Friday, October 9, 2009

Restrictive Covenants in Employment Contracts

A recent Ohio case brought to mind the ever changing status of covenants not to compete. The case, Murray v. Accounting Center & Tax Services, Inc., while not the most controversial or ground breaking case, does evoke thought regarding the tentative nature of covenants not to compete in employment contracts.

Murray v. Accounting Center & Tax Services, Inc.
The case involves an accountant who was employed by the bookkeeping service. She had signed a covenant not to compete for a period of two years after her termination. Other facts pertinent to the case were that: 1) She was a bookkeeper and had a private practice providing tax return services prior to her employment, and 2) the agreement was signed AFTER she was employed.

Consideration
Historically, Ohio courts were resolute that any covenant not to compete had to include additional consideration (usually an increase in pay or bonus) if the covenant was entered into after employment began. If an employer demanded an employee sign such an agreement after their employment began and additional monies or other consideration was not paid, the covenant was unenforceable.

In the last few years this principle has eroded and several courts in Ohio have abandoned this theory of law. The Eighth Appellate District (Cuyahoga County) has completely reversed this historical precedent by stating that continued employment is sufficient consideration for such a covenant. Many other courts have follows this ruling and, today, the courts of Ohio are split regarding this issue. The Ohio Supreme Court has yet to rule on this legal conflict.

Modification by Court Order
The other issue this case presents is the power of the court to limit the restrictions of such covenants. Typically, restrictive covenants set forth limitations as to time and distance. Such restrictions are characterized by such terms as ..”for a period of two years and 500 miles.” This meant the employee could not work in the same field for two years within 500 miles of the employer’s address.

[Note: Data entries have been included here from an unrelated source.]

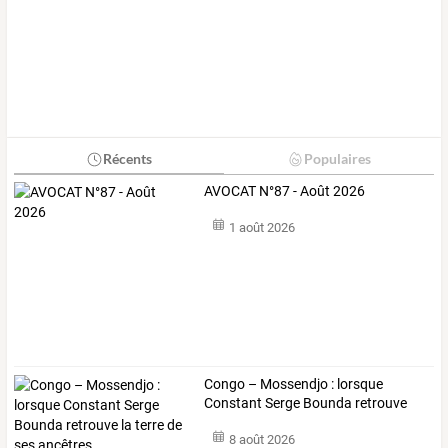
Récents
Populaires
AVOCAT N°87 - Août 2026
1 août 2026
Congo
–
Mossendjo
:
lorsque
Constant
Serge
Bounda
retrouve
la
…
8 août 2026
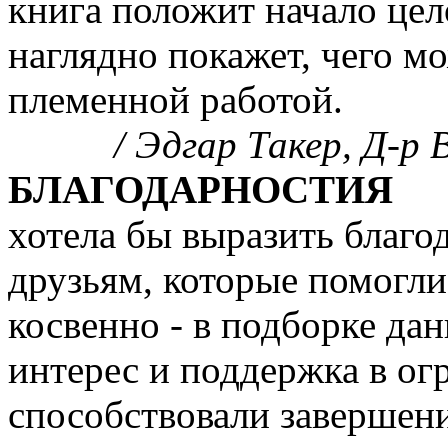
книга положит начало цел
наглядно покажет, чего м
племенной работой.
/ Эдгар Такер, Д-р
БЛАГОДАРНОСТИЯ
хотела бы выразить благ
друзьям, которые помогли
косвенно - в подборке дан
интерес и поддержка в ог
способствовали завершен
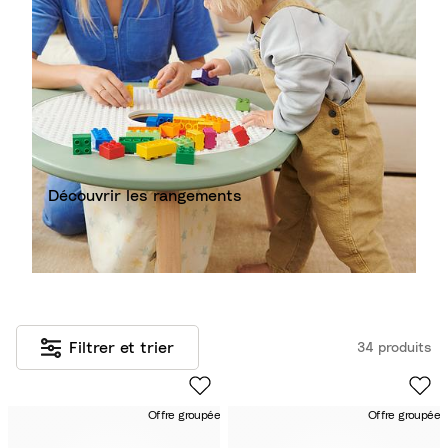
Découvrir les rangements​
Filtrer et trier
34 produits
Offre groupée
Offre groupée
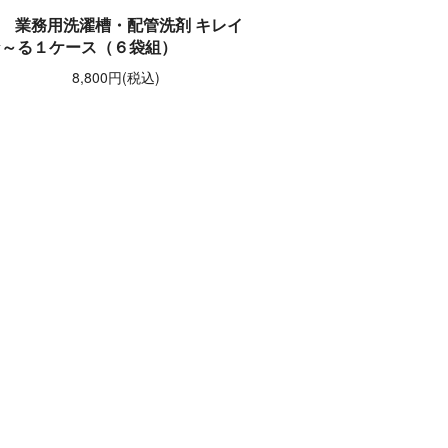
業務用洗濯槽・配管洗剤 キレイ
な～る１ケース（６袋組）
8,800円(税込)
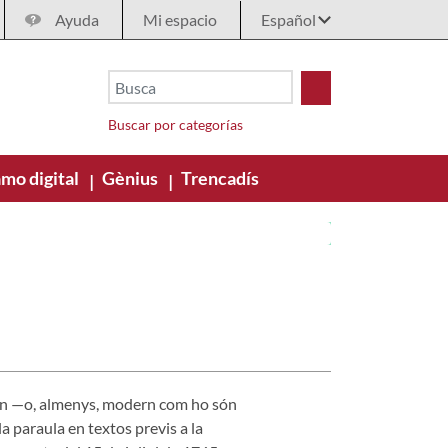
Ayuda
Mi espacio
Buscar por categorías
mo digital
Gènius
Trencadís
|
|
ern —o, almenys, modern com ho són
la paraula en textos previs a la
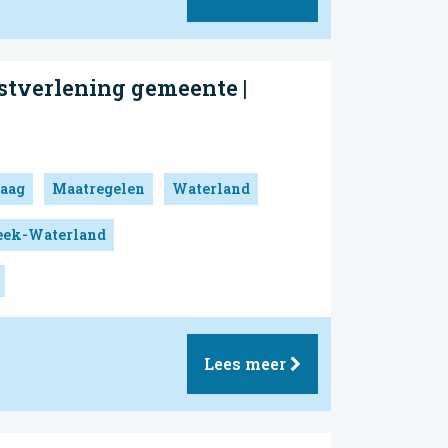
stverlening gemeente |
aag
Maatregelen
Waterland
reek-Waterland
Lees meer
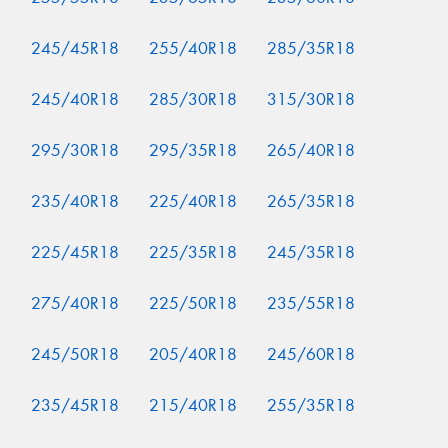
245/45R18
255/40R18
285/35R18
245/40R18
285/30R18
315/30R18
295/30R18
295/35R18
265/40R18
235/40R18
225/40R18
265/35R18
225/45R18
225/35R18
245/35R18
275/40R18
225/50R18
235/55R18
245/50R18
205/40R18
245/60R18
235/45R18
215/40R18
255/35R18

Once again, historically, the courts are allowed to reduce these limitations if they are too restrictive. In the Murphy case, the court stated,

“ A covenant restraining an employee from competing with his former employer upon termination of employment is reasonable if the restraint is no greater than is required for the protection of the employer, does not impose undue hardship on the employee and is not injurious to the public.”

If the covenant not to compete is unreasonable, courts are empowered to modify the terms of the covenant to create reasonable constraints. Some the factors taken into consideration are:

1. Absence or presence of limitations as to time and space.
2. Whether the employee represents the sole contact with the customer.
3. Whether the employee is possessed of confidential information or trade secrets.
4. Whether the covenant seeks to eliminate competition which would be unfair to the employer or merely seeks to eliminate ordinary competition.
5. Whether the covenant seeks to stifle the inherent skill and experience of the employee.
6. Whether the benefit to the employer is disproportionate to the detriment of the employee.
7. Whether the covenant operates as a bar to the employee’s sole means of support.
8. Whether the employee’s talent was developed during the employee’s term of employment.
9. Whether the forbidden employment is merely incidental to the main employment.

For example, lets assume the covenant read,...”shall not be employed as an accountant for a period of two years within 500 miles...” This covenant would obviously be subject to modification. It bars the employee from obtaining any employment in their chosen profession. The benefit to the employer far outweighs the detriment to the employee and, finally, it operates to bar the employee’s sole means of support.

Now, let’s modify the covenant to read, “...shall not be employed as an accountant for a bookkeeping service to widget manufacturers for a period of two years within 50 miles...” The difference is obvious. The covenant does not totally restrict the employee from obtaining employment in their profession and the restriction appears only to protect the vertical market serviced by the employer. In this instance the court might maintain the covenant as is.

Conclusion
Nonetheless, the employer should be mindful of the fluidity of these type of restrictions. They should be aware of where they are located and determine whether the court in their jurisdiction will enforce the covenant and/or modify it. It requires the employer to be somewhat creative in the way the covenant is written. Most importantly it requires the employer to be aware that courts, generally, will side with the employee when the court feels the employer is treating its employee unfairly.